From 2018 most US ETFs are not an option for EU residents. That is unfortunate, but at least the option of trading E-mini and E-micro contracts is a viable one for the most traded products like S&P 500, Nasdaq, gold, and silver (and more).

However, you can apply to get a “professional” status at your broker. How to get professional status is pretty straightforward, but you need a big account. For example, at Interactive Brokers, you send in an online request and they look at it individually.

Can you trade EU ETFs?

Of course, you can trade EU ETFs, but you need to backtest and check the profitability first. If something works in US ETFs, they don’t necessarily work in EU ETFs. As a matter of fact, they are unlikely to work.

The reason for that is different closing times: Obviously, ETFs close at completely different times than in the US.

Another issue is liquidity. US ETFs are for the most part far more liquid than EU ETFs.

This means the only options you have, if you are based in the EU, are to change your status to “professional” or trade US futures.

For example, if the average gain per trade is 0.5% in SPY or QQQ, this equals 22 points in S&P 500 futures (ES) and 74 points in Nasdaq (NQ). You don’t need to run separate backtests for US futures if you already have an ETF backtest.

What you can’t do is to trade EU ETFs and buy them at the close EU time. This is a completely different ballgame than buying SPY or QQQ at the close US time. We have not tested it, and have no idea how this might work. The only way to find out is by testing, something we have not done.

Conclusion: Should you trade ETFs or futures?

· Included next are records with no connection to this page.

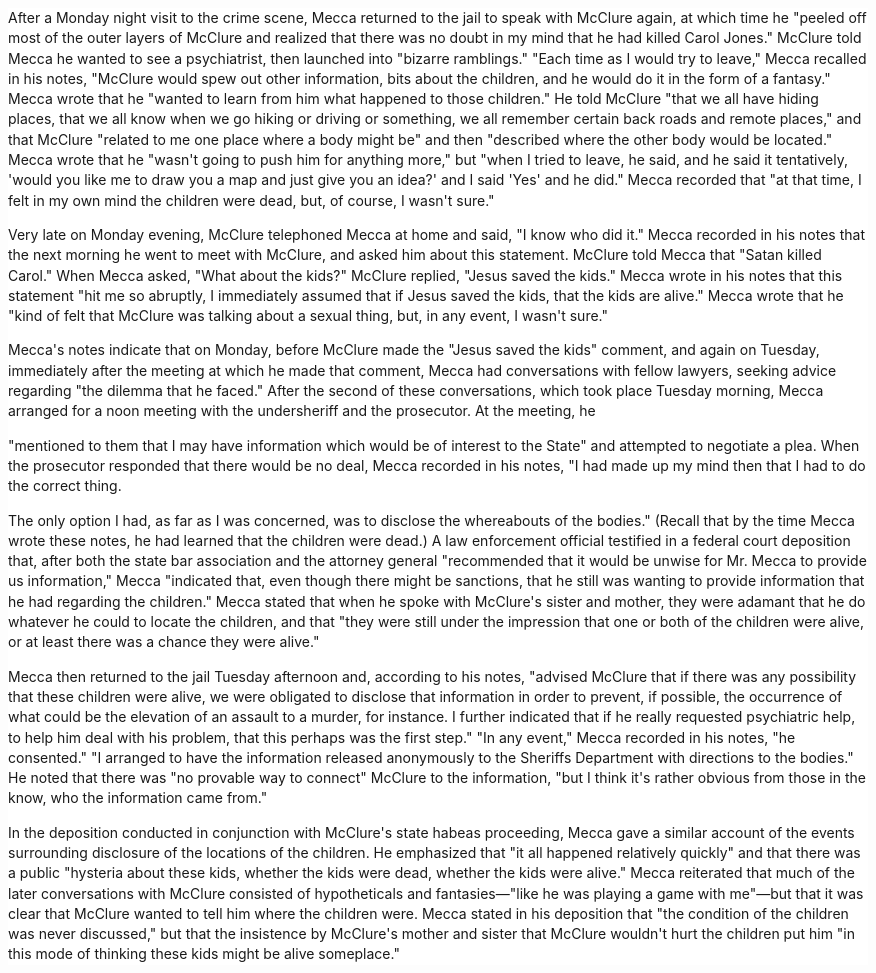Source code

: After a Monday night visit to the crime scene, Mecca returned to the jail to speak with McClure again, at which time he "peeled off most of the outer layers of McClure and realized that there was no doubt in my mind that he had killed Carol Jones." McClure told Mecca he wanted to see a psychiatrist, then launched into "bizarre ramblings." "Each time as I would try to leave," Mecca recalled in his notes, "McClure would spew out other information, bits about the children, and he would do it in the form of a fantasy." Mecca wrote that he "wanted to learn from him what happened to those children." He told McClure "that we all have hiding places, that we all know when we go hiking or driving or something, we all remember certain back roads and remote places," and that McClure "related to me one place where a body might be" and then "described where the other body would be located." Mecca wrote that he "wasn't going to push him for anything more," but "when I tried to leave, he said, and he said it tentatively, 'would you like me to draw you a map and just give you an idea?' and I said 'Yes' and he did." Mecca recorded that "at that time, I felt in my own mind the children were dead, but, of course, I wasn't sure." 

Very late on Monday evening, McClure telephoned Mecca at home and said, "I know who did it." Mecca recorded in his notes that the next morning he went to meet with McClure, and asked him about this statement. McClure told Mecca that "Satan killed Carol." When Mecca asked, "What about the kids?" McClure replied, "Jesus saved the kids." Mecca wrote in his notes that this statement "hit me so abruptly, I immediately assumed that if Jesus saved the kids, that the kids are alive." Mecca wrote that he "kind of felt that McClure was talking about a sexual thing, but, in any event, I wasn't sure." 

Mecca's notes indicate that on Monday, before McClure made the "Jesus saved the kids" comment, and again on Tuesday, immediately after the meeting at which he made that comment, Mecca had conversations with fellow lawyers, seeking advice regarding "the dilemma that he faced." After the second of these conversations, which took place Tuesday morning, Mecca arranged for a noon meeting with the undersheriff and the prosecutor. At the meeting, he 


"mentioned to them that I may have information which would be of interest to the State" and attempted to negotiate a plea. When the prosecutor responded that there would be no deal, Mecca recorded in his notes, "I had made up my mind then that I had to do the correct thing. 

The only option I had, as far as I was concerned, was to disclose the whereabouts of the bodies." (Recall that by the time Mecca wrote these notes, he had learned that the children were dead.) A law enforcement official testified in a federal court deposition that, after both the state bar association and the attorney general "recommended that it would be unwise for Mr. Mecca to provide us information," Mecca "indicated that, even though there might be sanctions, that he still was wanting to provide information that he had regarding the children." Mecca stated that when he spoke with McClure's sister and mother, they were adamant that he do whatever he could to locate the children, and that "they were still under the impression that one or both of the children were alive, or at least there was a chance they were alive." 

Mecca then returned to the jail Tuesday afternoon and, according to his notes, "advised McClure that if there was any possibility that these children were alive, we were obligated to disclose that information in order to prevent, if possible, the occurrence of what could be the elevation of an assault to a murder, for instance. I further indicated that if he really requested psychiatric help, to help him deal with his problem, that this perhaps was the first step." "In any event," Mecca recorded in his notes, "he consented." "I arranged to have the information released anonymously to the Sheriffs Department with directions to the bodies." He noted that there was "no provable way to connect" McClure to the information, "but I think it's rather obvious from those in the know, who the information came from." 

In the deposition conducted in conjunction with McClure's state habeas proceeding, Mecca gave a similar account of the events surrounding disclosure of the locations of the children. He emphasized that "it all happened relatively quickly" and that there was a public "hysteria about these kids, whether the kids were dead, whether the kids were alive." Mecca reiterated that much of the later conversations with McClure consisted of hypotheticals and fantasies—"like he was playing a game with me"—but that it was clear that McClure wanted to tell him where the children were. Mecca stated in his deposition that "the condition of the children was never discussed," but that the insistence by McClure's mother and sister that McClure wouldn't hurt the children put him "in this mode of thinking these kids might be alive someplace."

This article has explained the main differences between futures and ETFs. If you’re a US resident you can choose to trade ETFs or futures, while most EU traders can only trade futures. If you’re an EU resident you can’t replicate the backtests by trading EU ETFs. This means the only other option is to trade US futures, which of course can easily be done (if your broker allows). But beware of the different risks between ETFs vs futures.